Manchmal befindet es sich nur in eng begrenzten Gebieten, manchmal bedecken die
Ablagerungen aber auch größere Bereiche, wie etwa im Falle der "Schneemann"
genannten Krater, die schon einmal als "Bild
des Tages" bei astronews.com zu sehen waren.
"Eine der Überraschungen war, dass das dunkle Material nicht zufällig verteilt
ist", erklärt David Williams von der Arizona State University. "Das
deutet darauf hin, dass die geologische Struktur des Untergrunds für das
Auftreten verantwortlich ist." Da das dunkle Material mit Einschlägen
zusammenzuhängen scheint, wird spekuliert, dass es von kohlenstoffreichen
Asteroiden stammen könnte, die mit so geringer Geschwindigkeit auf Vesta
eingeschlagen sind, dass sie die Oberfläche nicht abgesprengt und für regional
begrenzte Ablagerungen gesorgt haben.
Aber auch schnellere Asteroiden könnten auf der Oberfläche eingeschlagen sein.
Sie dürften dann beim Einschlag die vulkanische Basaltkruste aufgeschmolzen und
das existierende Oberflächenmaterial dunkler gefärbt haben. Diese geschmolzene
Mischung findet man beispielsweise an den Wänden und auf den Böden von
Einschlagkratern und unterhalb von hellerem Auswurfmaterial, das durch den
Einschlag eines Asteroiden in die Umgebung geschleudert wurde.

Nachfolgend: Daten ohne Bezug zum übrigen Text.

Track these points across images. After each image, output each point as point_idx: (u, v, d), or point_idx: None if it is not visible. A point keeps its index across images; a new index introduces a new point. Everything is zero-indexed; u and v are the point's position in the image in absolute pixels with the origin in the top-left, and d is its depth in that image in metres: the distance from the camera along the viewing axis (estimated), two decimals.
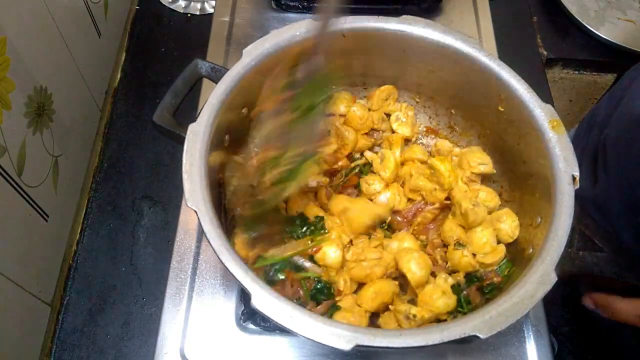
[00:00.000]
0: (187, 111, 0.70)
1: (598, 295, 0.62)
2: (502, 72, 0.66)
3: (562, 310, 0.89)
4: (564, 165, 0.59)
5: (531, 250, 0.59)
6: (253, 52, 0.65)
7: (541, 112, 0.63)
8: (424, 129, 0.81)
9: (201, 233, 0.76)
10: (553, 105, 0.64)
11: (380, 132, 0.80)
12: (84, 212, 0.88)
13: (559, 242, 0.55)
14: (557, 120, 0.62)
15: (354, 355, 0.69)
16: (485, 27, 0.98)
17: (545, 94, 0.96)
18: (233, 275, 0.52)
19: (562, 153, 0.60)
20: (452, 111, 0.78)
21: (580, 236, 0.58)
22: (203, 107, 0.61)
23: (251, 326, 0.70)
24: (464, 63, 0.69)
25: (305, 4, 0.98)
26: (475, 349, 0.70)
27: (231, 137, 0.68)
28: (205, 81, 0.70)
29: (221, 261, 0.52)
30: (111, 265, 0.82)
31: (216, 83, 0.64)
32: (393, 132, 0.79)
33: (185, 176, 0.57)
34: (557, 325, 0.86)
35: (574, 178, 0.58)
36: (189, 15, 1.08)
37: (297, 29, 0.67)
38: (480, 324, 0.49)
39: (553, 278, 0.52)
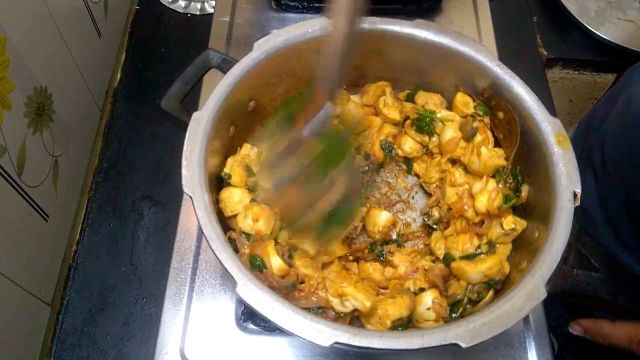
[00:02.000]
0: (193, 101, 0.70)
1: (586, 321, 0.61)
2: (512, 83, 0.65)
3: (562, 310, 0.89)
4: (567, 181, 0.59)
5: (525, 264, 0.59)
6: (264, 46, 0.66)
7: (548, 126, 0.62)
8: None
9: (201, 233, 0.76)
10: (553, 105, 0.64)
11: None
12: (84, 212, 0.88)
13: (552, 257, 0.54)
14: (564, 135, 0.61)
15: (354, 355, 0.69)
16: (485, 27, 0.98)
17: (545, 94, 0.96)
18: (221, 263, 0.52)
19: (565, 169, 0.59)
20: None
21: (576, 254, 0.56)
22: (209, 96, 0.62)
23: (251, 326, 0.70)
24: (475, 71, 0.68)
25: (305, 4, 0.98)
26: (475, 349, 0.69)
27: (237, 128, 0.68)
28: (209, 72, 0.69)
29: (211, 248, 0.53)
30: (111, 265, 0.82)
31: (225, 74, 0.64)
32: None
33: (184, 162, 0.57)
34: (557, 325, 0.86)
35: (575, 195, 0.57)
36: (189, 15, 1.08)
37: (309, 26, 0.67)
38: (463, 332, 0.49)
39: (542, 293, 0.52)
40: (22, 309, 0.72)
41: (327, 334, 0.48)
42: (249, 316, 0.71)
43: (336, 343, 0.48)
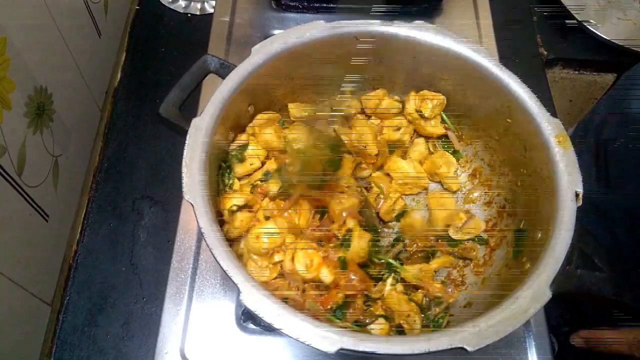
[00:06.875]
0: (191, 106, 0.70)
1: (586, 332, 0.61)
2: (511, 83, 0.65)
3: (562, 310, 0.89)
4: (568, 181, 0.58)
5: (528, 265, 0.58)
6: (261, 51, 0.66)
7: (548, 126, 0.62)
8: None
9: (201, 232, 0.76)
10: (553, 106, 0.64)
11: None
12: (84, 212, 0.88)
13: (556, 258, 0.54)
14: (564, 135, 0.61)
15: (355, 357, 0.69)
16: (485, 27, 0.98)
17: (545, 94, 0.96)
18: (224, 271, 0.52)
19: (567, 169, 0.59)
20: (460, 120, 0.78)
21: (579, 254, 0.56)
22: (208, 102, 0.62)
23: (251, 326, 0.70)
24: (474, 72, 0.68)
25: (305, 3, 0.98)
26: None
27: (236, 134, 0.68)
28: (208, 77, 0.69)
29: (214, 256, 0.53)
30: (111, 265, 0.82)
31: (223, 79, 0.64)
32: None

"Einige dieser Kollisionen in der Vergangenheit waren so heftig, dass dabei die
Oberfläche geschmolzen ist", erläutert Brett Denevi vom Applied Physics
Laboratory der Johns Hopkins University. "Dass Dawn diese
Schmelzspuren fotografieren konnte, ist ein einmaliges Ergebnis. Solche
Schmelzprozesse waren immer vermutet worden, aber man hat sie zuvor noch nie auf
einem Asteroiden gesehen."
Die Wissenschaftler präsentierten die jüngsten Ergebnisse der Dawn-Mission
jetzt auf der Lunar and Planetary Science Conference in Texas. Dawn
soll Vesta noch bis zum Sommer umkreisen und sich dann auf den Weg zum
Zwergplaneten Ceres machen, den die Sonde im Februar 2015 erreichen wird. "Die
sehr anspruchsvolle Erkundung von Vesta durch Dawn läuft ganz
hervorragend", freut sich auch Marc Rayman, der Dawn-Chefingenieur am
Jet Propulsion Laboratory der NASA. "Mit mehr und mehr Daten enthüllt
sich uns eine faszinierende außerirdische Landschaft."